The Commonwealth Bank could be set to cut up to 10,000 jobs and around $2 billion in costs according to reports, with the bank working on the plan with McKinsey.

Driven by new CEO Matt Comyn, who was appointed to the helm last year, the Commonwealth Bank of Australia (CBA) is said to be mulling a plan devised in conjunction with global strategy and management firm McKinsey & Company to axe up to 10,000 local jobs – saving about $2 billion in operating costs. It continues the close relationship between the bank and the consultancy dating back for more than 15 years.

The largest employer among Australia’s Big Four banks, the potential cuts could see an almost 25 percent reduction to its approximate workforce of 44,000, the CBA’s headcount then dropping below the ~34,000-strong staff at National Bank. The plan is also reported to include the shuttering of 300 of its 1000 branches around the country, although as customers shift to online banking the closures are not unexpected.

“My understanding is that the story is good and there has been a plan underway,” said Your Money’s chief reporter Leo Shanahan of the reports which first surfaced in The Australian (Your Money was formed through a partnership between Nine and NewsCorp subsidiary Australia News Channel).
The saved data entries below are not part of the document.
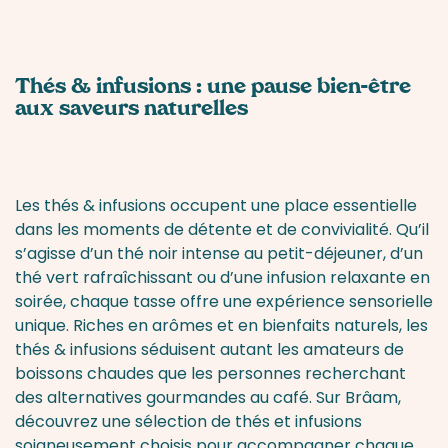
Thés & infusions : une pause bien-être
aux saveurs naturelles
Les thés & infusions occupent une place essentielle
dans les moments de détente et de convivialité. Qu’il
s’agisse d’un thé noir intense au petit-déjeuner, d’un
thé vert rafraîchissant ou d’une infusion relaxante en
soirée, chaque tasse offre une expérience sensorielle
unique. Riches en arômes et en bienfaits naturels, les
thés & infusions séduisent autant les amateurs de
boissons chaudes que les personnes recherchant
des alternatives gourmandes au café. Sur
Brâam
,
découvrez une sélection de thés et infusions
soigneusement choisis pour accompagner chaque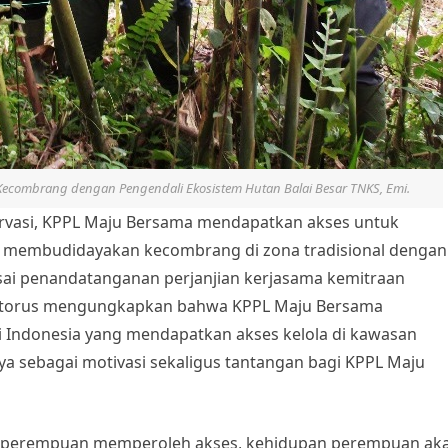
Kecombrang dengan Pengendali Ekosistem Hutan Balai Besar TNKS, Emi.
ervasi, KPPL Maju Bersama mendapatkan akses untuk
membudidayakan kecombrang di zona tradisional dengan
sai penandatanganan perjanjian kerjasama kemitraan
 Sitorus mengungkapkan bahwa KPPL Maju Bersama
i Indonesia yang mendapatkan akses kelola di kawasan
inya sebagai motivasi sekaligus tantangan bagi KPPL Maju
a perempuan memperoleh akses, kehidupan perempuan ak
With its potential ramifications for the government’s hopes in the upcoming federal election, the reporting from Murdoch’s stable provides an unexpected twist.

“Matt Comyn has been wanting to shut branches in particular for a while and cut costs at the bank. There is broadly a plan underway over the next few years for [this cost-cutting] to happen,” continued Shanahan on Comyn, who replaced former McKinsey New Zealand head and global partner Ian Narev as CEO last year following the anti-money laundering breeches which saw the bank fined a record $700 million.Commonwealth Bank working with McKinsey on massive job cutsComyn has since broadly criticised his predecessor at the recent Royal Commission into misconduct in the banking and financial services sector, which stemmed in part from a Four Corners report on the profit-at-all-costs culture within the CBA’s financial planning division, but the bank’s relationship with McKinsey apparently remains strong – having dated back to before Narev’s arrival and featuring other close links.
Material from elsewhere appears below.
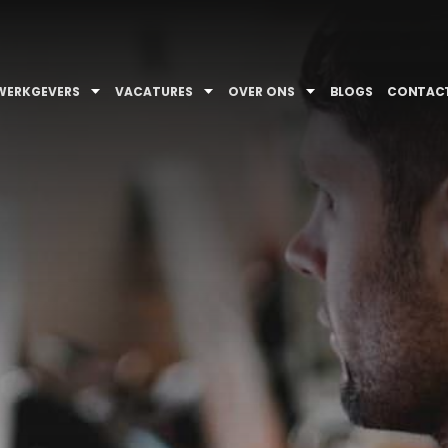
WERKGEVERS
VACATURES
OVER ONS
BLOGS
CONTAC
In 2003, the CBA brought in McKinsey for an ongoing “benchmarking” project to cut $500 million in costs – with 600 staff said to be in the retrenchment cross-hairs at the time following a significant reduction in the years prior. McKinsey has continued to serve the CBA in the years following, and had throughout the 80s and 90s advised all of the NAB, Westpac and the ANZ on various cost-cutting and re-organisational measures – including saving Westpac from potential collapse.

Meanwhile, CBA’s Group Executive for Retail Banking Angus Sullivan, who will be responsible for overseeing any strategy to close branches and let go customer facing staff, was like Narev a former partner in McKinsey’s New York office, spending nine years with the strategy firm before joining CBA in 2011. Former CFO Rob Jesudason is also among others a McKinsey alumnus, while the leadership team of the CBA’s strategy division continues to feature a number of ex-McKinsey consultants.
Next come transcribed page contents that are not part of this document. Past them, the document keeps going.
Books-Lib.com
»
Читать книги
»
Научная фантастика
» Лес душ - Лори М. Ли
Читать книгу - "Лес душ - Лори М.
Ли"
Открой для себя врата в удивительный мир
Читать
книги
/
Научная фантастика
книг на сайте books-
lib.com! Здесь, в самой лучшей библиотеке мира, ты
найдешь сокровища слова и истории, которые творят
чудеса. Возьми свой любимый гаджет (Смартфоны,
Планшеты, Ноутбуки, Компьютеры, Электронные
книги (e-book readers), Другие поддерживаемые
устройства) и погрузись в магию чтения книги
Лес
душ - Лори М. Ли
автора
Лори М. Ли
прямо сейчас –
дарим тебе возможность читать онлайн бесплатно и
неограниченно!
For the Commonwealth Bank’s part, it has described the reports of a mass redundancy – which The Australian contends were meant to be kept secret until after the election – as “unnecessarily alarming” and “misleading”, while reiterating the need to manage costs. McKinsey meanwhile traditionally refuses to comment on matters concerning its clients, although the firm recently committed to greater transparency following a series of its own public image issues.

The financial sector accounts for nearly a quarter of Australia’s $5 billion management consulting spend, with the Big Four professional services quartet Deloitte, PwC, KPMG and EY in recent years all scoring multi-million dollar contracts with the big Australian banks – particularly around the areas of digitisation. McKinsey, meanwhile, was last year brought in by Telstra on another $1 billion cost-cutting program.